Dataset START

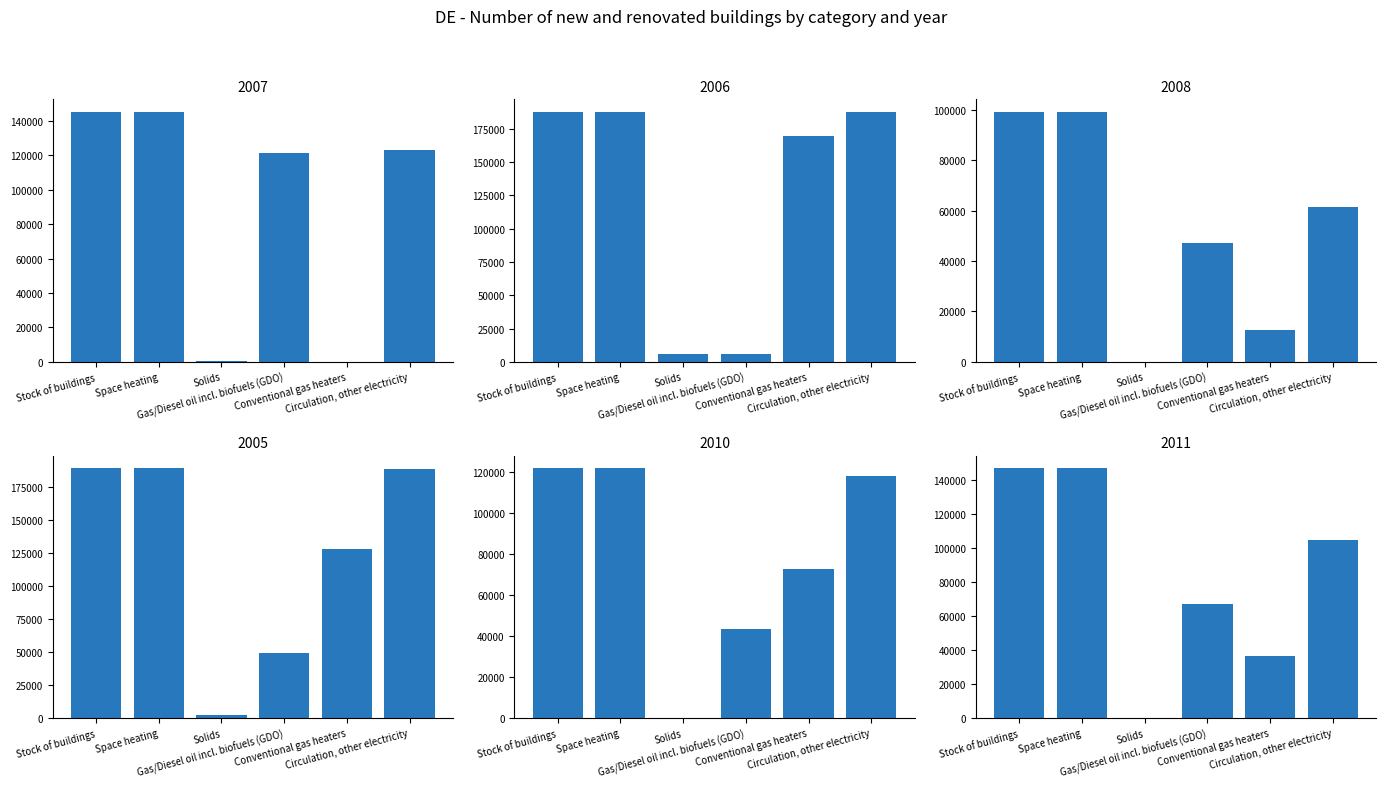

Reading left to right, extract all data points from this chart.

2007: 145283.1	145283.1	460.3	121111.4	0.0	123140.9
2006: 187814.3	187814.3	5478.4	5576.1	169584.2	187714.3
2008: 99208.7	99208.7	0.0	47062.2	12456.2	61387.6
2005: 189195.9	189195.9	2635.6	49584.6	128492.7	189067.1
2010: 121818.3	121818.3	373.8	43532.2	72933.1	117906.2
2011: 146787.0	146787.0	110.2	66886.7	36578.6	104578.9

Dataset END

Directions: Rewrite the records, replacing "extract" with "list" and changing nothing else. Omit the pictures from your version.

Finished exercise:
Reading left to right, list all data points from this chart.

2007: 145283.1	145283.1	460.3	121111.4	0.0	123140.9
2006: 187814.3	187814.3	5478.4	5576.1	169584.2	187714.3
2008: 99208.7	99208.7	0.0	47062.2	12456.2	61387.6
2005: 189195.9	189195.9	2635.6	49584.6	128492.7	189067.1
2010: 121818.3	121818.3	373.8	43532.2	72933.1	117906.2
2011: 146787.0	146787.0	110.2	66886.7	36578.6	104578.9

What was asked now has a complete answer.